After three days in Texas I really was quite happy to get back to California in general and more specifically to my wonderful car. The next morning (which happened to be the Friday that’s just passed) we sat in my wonderful car and headed to the Chilean consulate.

We had first visited the Chilean Consulate, more accurately the Consulado General de Chile, a month ago. Having been to embassies and consulates in India I had expected a fortified building with rude officials, nasty visa officers behind bullet proof glass and gun toting guards who would spit in our general direction. This was a little different. It actually was nothing more than a moderately sized room divided in the middle by a counter which could just well have been a doctor’s waiting room or the San Francisco branch of New India Assurance. We got there at 9:15 am (this is still the first visit a month ago) and found that it was locked despite the fact that it’s supposed to open at 9:00 am. A few minutes later a lost yet officious looking woman wandered up and asked us what we wanted. We said we wanted visas. A look of surprise and confusion crept across her face. “Visas?” she asked with large amounts of incredulity as if she hadn’t quite understood what we meant. Never ones to hold back on due praise and appreciation we repeated “Visas” nodding gently in a congratulatory fashion [It really is fun to nod gently in a congratulatory fashion]. “Which country?” she asked and almost involuntarily I said “Chile” which probably wasn’t the smartest thing in the world given that we were at the Chilean Consulate. She now produced a look of derision and said “Yes yes, I know that, but which country are you from?” Sheepishly I looked to the ground and the others said “India”.The mist in her eyes appeared to clear just a little and there were some signs of cognition. Then just to make sure that we were all on the same page she once again said, “Visas” and having received another set of gentle, affirmative nods let us into the Consulate.
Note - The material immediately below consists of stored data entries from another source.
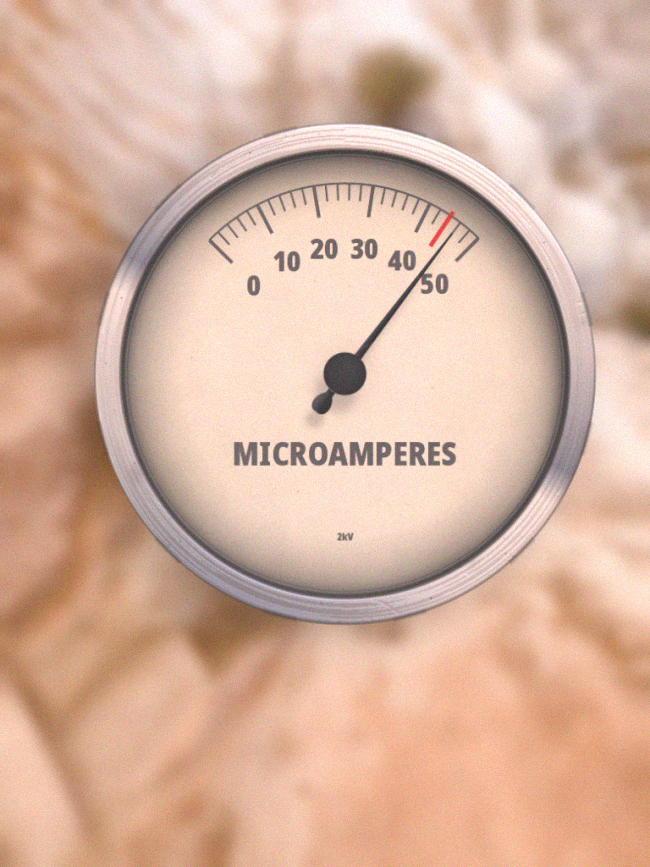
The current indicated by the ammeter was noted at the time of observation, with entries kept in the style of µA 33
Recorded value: µA 46
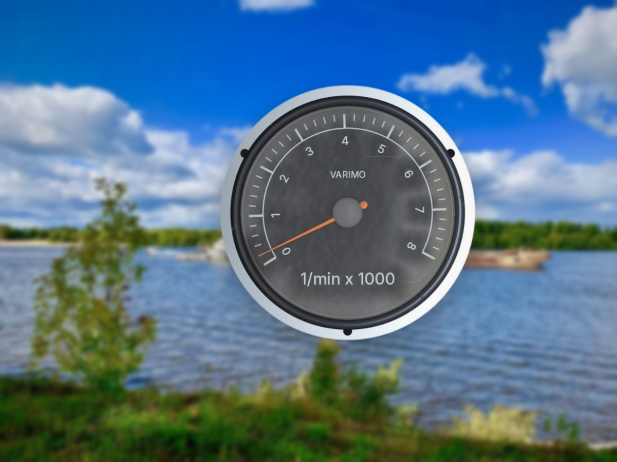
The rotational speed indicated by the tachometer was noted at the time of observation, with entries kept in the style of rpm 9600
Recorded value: rpm 200
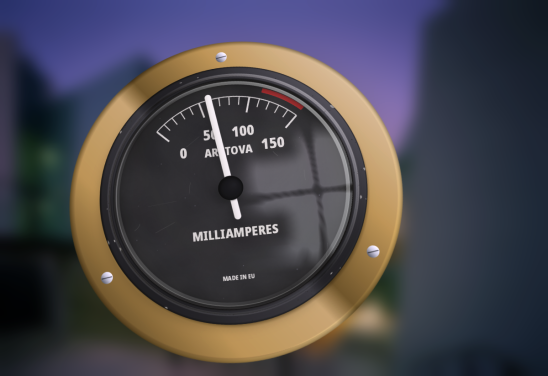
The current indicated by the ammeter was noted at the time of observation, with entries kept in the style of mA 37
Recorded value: mA 60
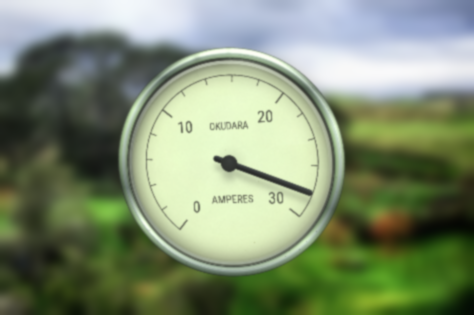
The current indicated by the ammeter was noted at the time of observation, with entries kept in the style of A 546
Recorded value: A 28
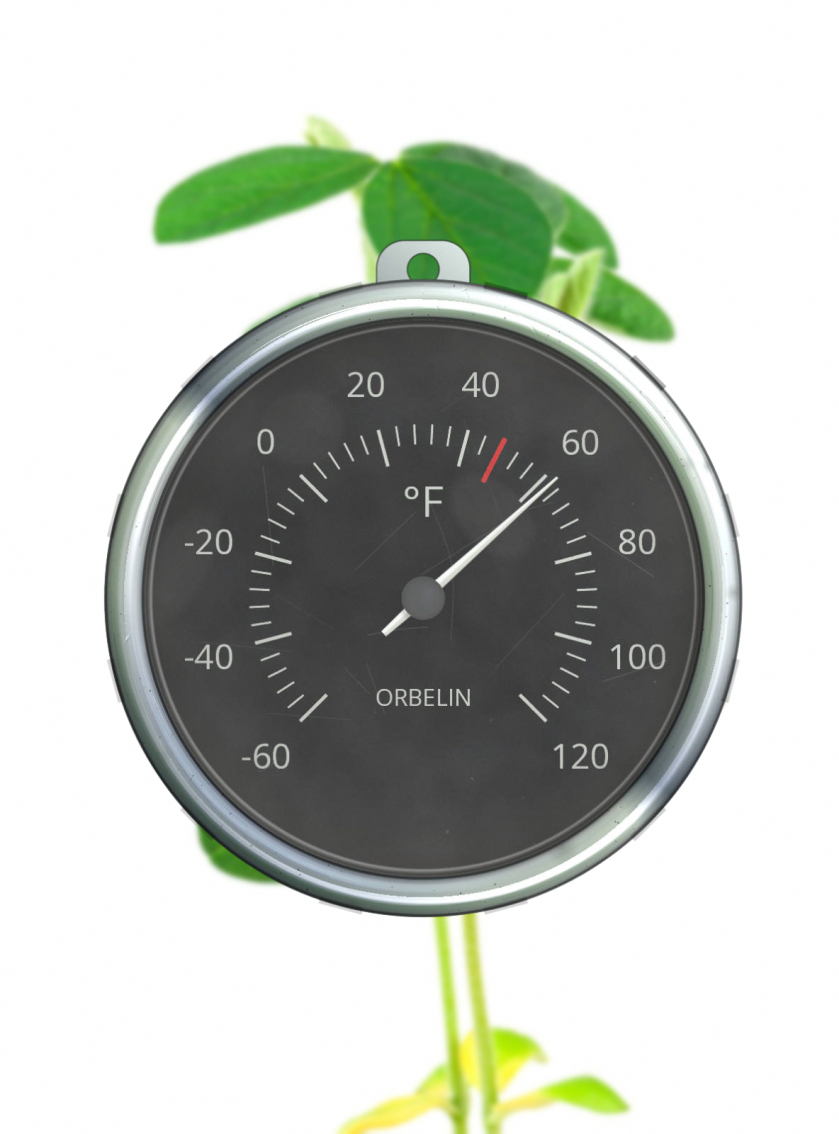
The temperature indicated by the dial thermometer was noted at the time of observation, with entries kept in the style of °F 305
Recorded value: °F 62
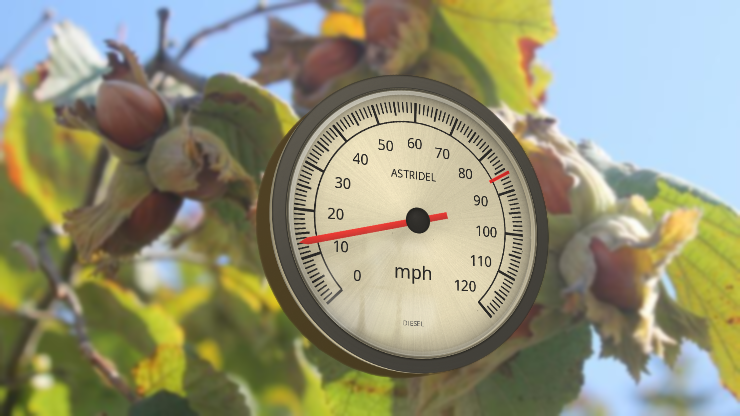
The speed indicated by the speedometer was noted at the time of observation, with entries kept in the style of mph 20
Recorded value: mph 13
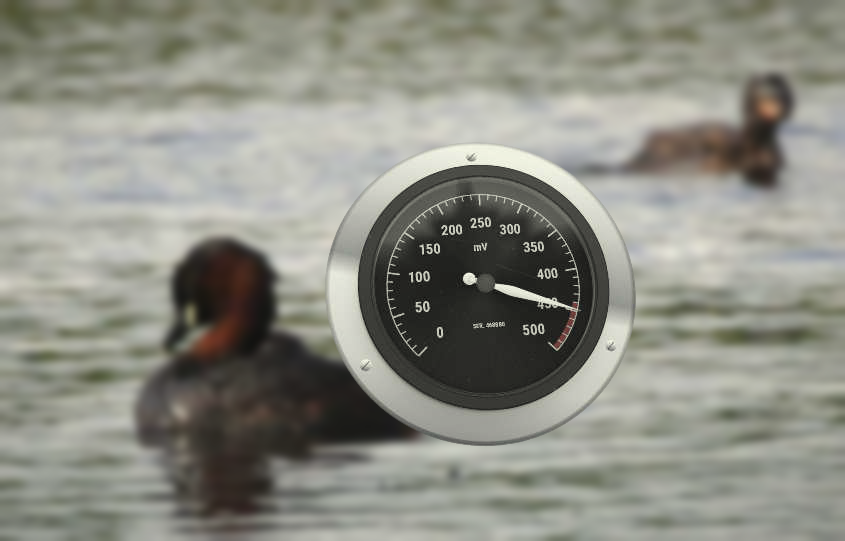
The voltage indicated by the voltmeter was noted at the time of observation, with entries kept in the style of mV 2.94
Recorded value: mV 450
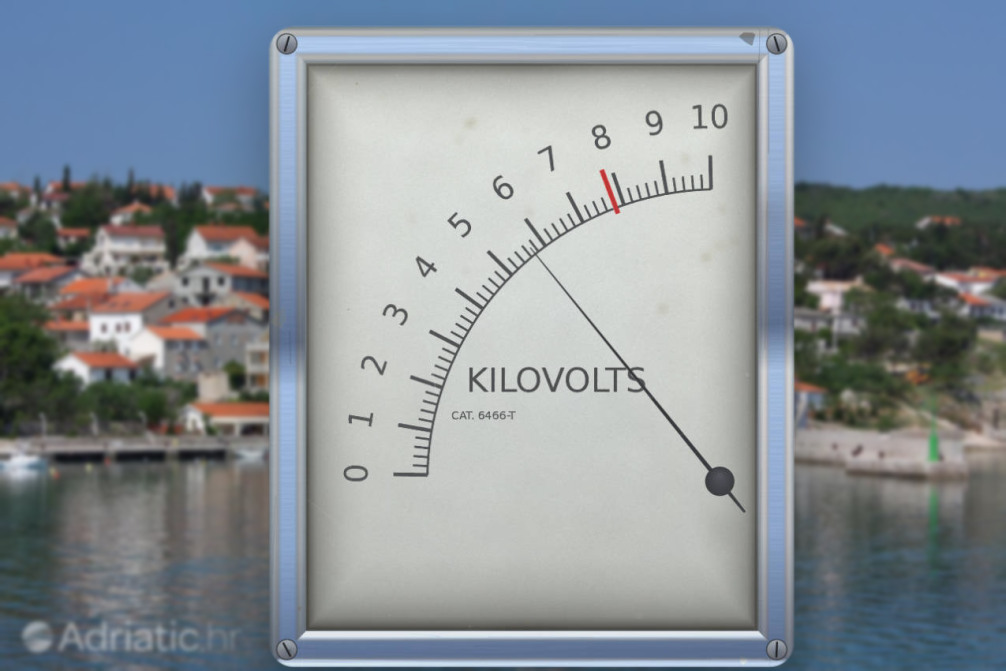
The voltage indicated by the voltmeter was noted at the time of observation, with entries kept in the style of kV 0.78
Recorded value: kV 5.7
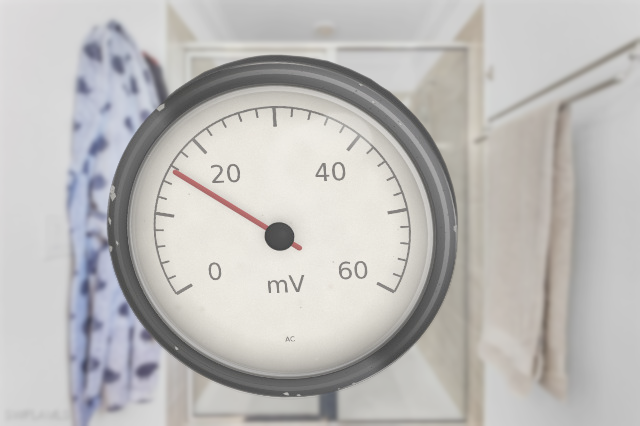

As it turned out the visa officer was on leave and so we left our papers with the lady with the now 'un-dazed' eyes and she asked us to call back in 2 weeks. We then spent the next 4 weeks dialling their number every 15 minutes but for 4 weeks they resolutely refused to answer their phones. It is the sort of resoluteness that makes Chile a great country. When we finally managed to get through they asked us to visit them again and so on Friday we all made our way back to the Consulate. The first big difference we noticed was that the little room actually had other people waiting around. The second big difference was that the visa officer was back. The visa officer was this stern little woman who had a computer, a printer and lots of little rubber stamps. One by one she would pick up our passports, look at them suspiciously, consult her computer and then would randomly choose four or five rubber stamps and start stamping our passports with just a hint of fury. The cousin and I found this all very amusing as we stood there giggling like little girls and decided that this would probably be more fun than the actual trip. Despite our deep suspicion we got all four passports back, with four very smudged and just about legible Chilean visas.

And yes yes, your brilliant insight is indeed not misplaced. We are in fact headed to Chile. And yes, it really is very exciting. And yes, I will try and have a great time, thank you very much. I think I’ll now go sit down and digest all the excitement.